Just like it is usually used: spam and (D)DoS

cromka an hour ago | parent | prev | next [-]

> Buying a domain is not something you have to do daily to require any kind of automation.

Sorry, but no, you totally miss the fact there are domain farms which buy the dropped domains and then offer them up for sale. Bots now use AI to analyze the domain's value and automate the whole process. To be able to let AI buy it as well likely offers a tremendous amount of time saving.

przmk an hour ago | parent | next [-]

It offers value to parasites who buy domains and resell them?

estimator7292 an hour ago | parent [-]

Cloudflare gets a cut though, so it's valuable. As long as number go up, all good

dawnerd 8 minutes ago | parent | prev | next [-]

And that goes back way further than AI. We were doing some crazy stuff at Demand Media with enom and all their fake content sites.

Griffinsauce an hour ago | parent | prev | next [-]

So actively making the internet worse. Awesome.

misnome an hour ago | parent | prev | next [-]

Hasn’t all that been automated by people for decades anyway?

I guess this, lowers the barrier to entry for this extremely specific niche?

2000UltraDeluxe an hour ago | parent | prev | next [-]
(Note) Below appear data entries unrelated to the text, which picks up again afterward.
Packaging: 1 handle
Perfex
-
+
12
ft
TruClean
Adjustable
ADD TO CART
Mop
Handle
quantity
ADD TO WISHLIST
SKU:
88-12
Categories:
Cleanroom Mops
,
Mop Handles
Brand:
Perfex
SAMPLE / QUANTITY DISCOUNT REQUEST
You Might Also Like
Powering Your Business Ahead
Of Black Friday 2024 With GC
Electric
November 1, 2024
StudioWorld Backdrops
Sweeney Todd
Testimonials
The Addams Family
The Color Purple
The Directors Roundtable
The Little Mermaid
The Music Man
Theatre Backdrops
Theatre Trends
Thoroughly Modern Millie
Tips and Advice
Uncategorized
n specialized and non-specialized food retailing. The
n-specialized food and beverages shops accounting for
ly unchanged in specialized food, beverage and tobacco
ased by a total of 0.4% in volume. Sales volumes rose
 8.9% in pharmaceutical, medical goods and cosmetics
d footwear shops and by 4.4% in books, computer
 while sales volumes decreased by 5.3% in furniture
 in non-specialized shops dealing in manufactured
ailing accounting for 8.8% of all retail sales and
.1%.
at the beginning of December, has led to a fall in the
It's not like there aren't others who sell domains with an API. This doesn't change that much.

fontain an hour ago | parent | prev [-]

Complete and utter nonsense.

Domain registration is already API driven and has been for decades. The most sophisticated domain name investors (or "domain farms") go as far as to own registrars directly so they have instant access to the registries. Nobody involved in domains would use Cloudflare's product because they already have and have had automations for decades.
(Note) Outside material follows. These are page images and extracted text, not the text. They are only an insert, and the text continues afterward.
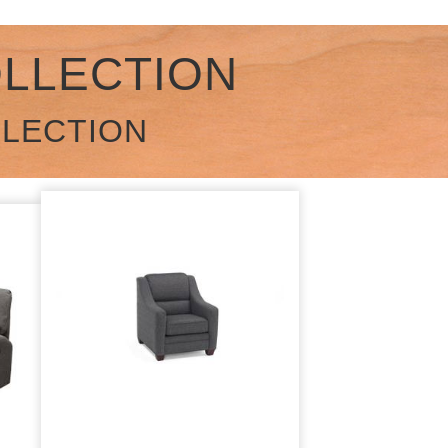
OLLECTION
LLECTION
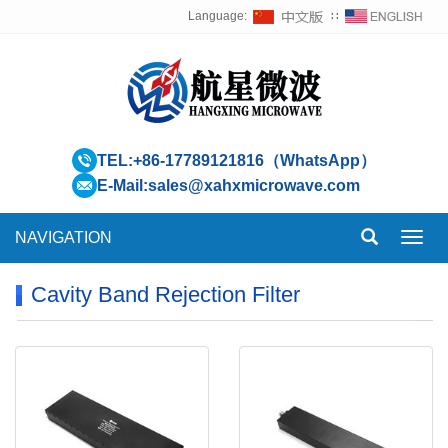
Language:
∷
TEL:
+86-17789121816（WhatsApp）
E-Mail:
sales@xahxmicrowave.com
NAVIGATION
Toggl
navig
Cavity Band Rejection Filter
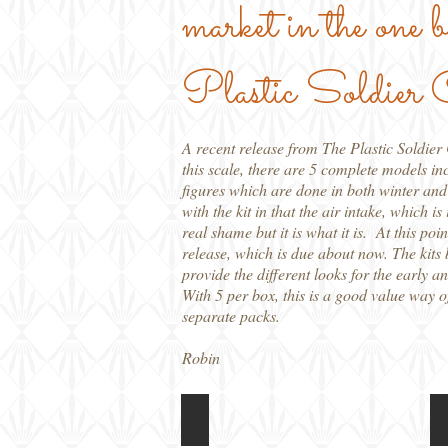
market in the one
Plastic Soldier
A recent release from The Plastic Soldie
this scale, there are 5 complete models in
figures which are done in both winter and
with the kit in that the air intake, which i
real shame but it is what it is. At this po
release, which is due about now. The kits 
provide the different looks for the early an
With 5 per box, this is a good value way 
separate packs.
Robin
PSC 15mm SU-76
Box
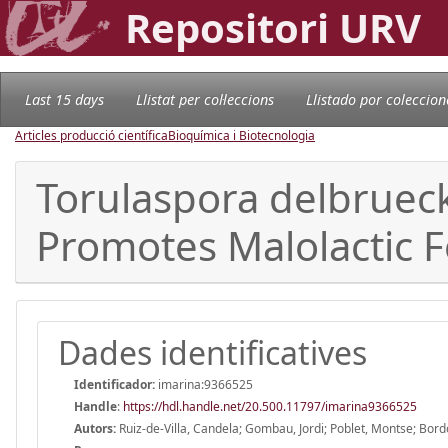
Repositori URV
Last 15 days
Llistat per col·leccions
Llistado por coleccion
Articles producció científica
Bioquímica i Biotecnologia
Torulaspora delbrueck
Promotes Malolactic 
Dades identificatives
Identificador:
imarina:9366525
Handle
:
https://hdl.handle.net/20.500.11797/imarina9366525
Autors:
Ruiz-de-Villa, Candela; Gombau, Jordi; Poblet, Montse; Bord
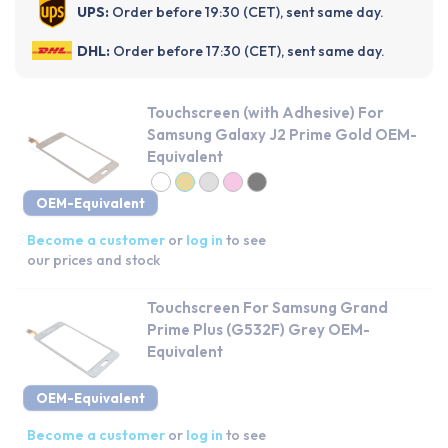
UPS:
Order before 19:30 (CET), sent same day.
DHL:
Order before 17:30 (CET), sent same day.
Touchscreen (with Adhesive) For
Samsung Galaxy J2 Prime Gold OEM-
Equivalent
OEM-Equivalent
Become a customer
or
log in
to see
our prices and stock
Touchscreen For Samsung Grand
Prime Plus (G532F) Grey OEM-
Equivalent
OEM-Equivalent
Become a customer
or
log in
to see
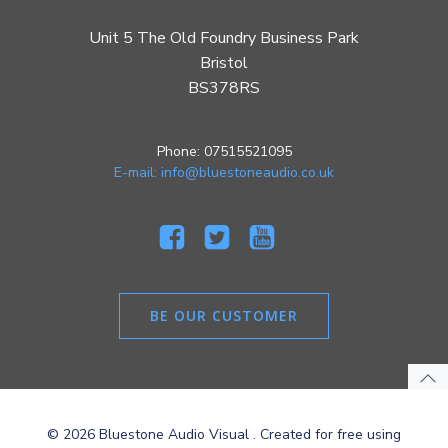
Unit 5 The Old Foundry Business Park
Bristol
BS378RS
Phone: 07515521095
E-mail: info@bluestoneaudio.co.uk
BE OUR CUSTOMER
© 2026 Bluestone Audio Visual . Created for free using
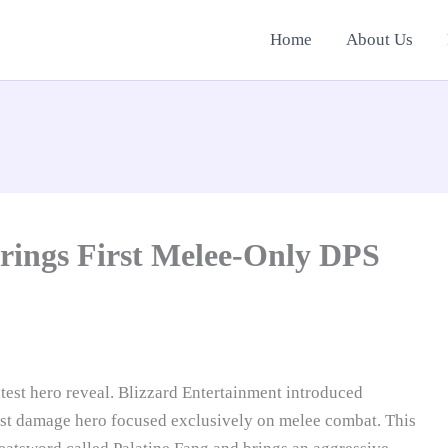
Home
About Us
rings First Melee-Only DPS
test hero reveal. Blizzard Entertainment introduced
rst damage hero focused exclusively on melee combat. This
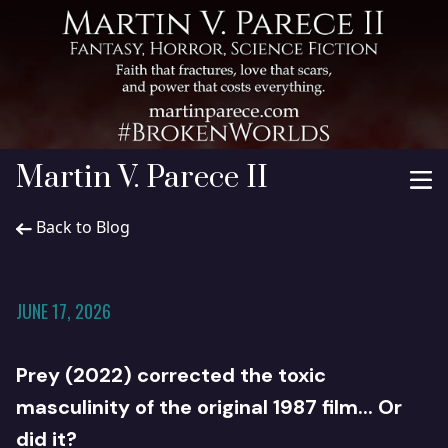
Martin V. Parece II
Back to Blog
JUNE 17, 2026
Prey (2022) corrected the toxic
masculinity of the original 1987 film... Or
did it?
For example, DropCatch (NameBright) own over 1,000 different registrars so that they have over 1,000 direct routes to Verisign's .com registry. GName are a new player in the space, approaching 1,000 registrars. The amount these companies spend on their registrar licensing alone is many millions of dollars[1].

Cloudflare's product adds nothing new to the world of domains. Anyone has been able to go to OpenSRS and sign up as a reseller with API access for over 20 years.

[1] The majority of ICANN's registrar revenue comes from just a few companies that own thousands of registrars collectively: https://www.iana.org/assignments/registrar-ids/registrar-ids... cmd + f "DropCatch" and "GName"

terrytys 32 minutes ago | parent | prev [-]

lol, there are lots of people who aren't developers.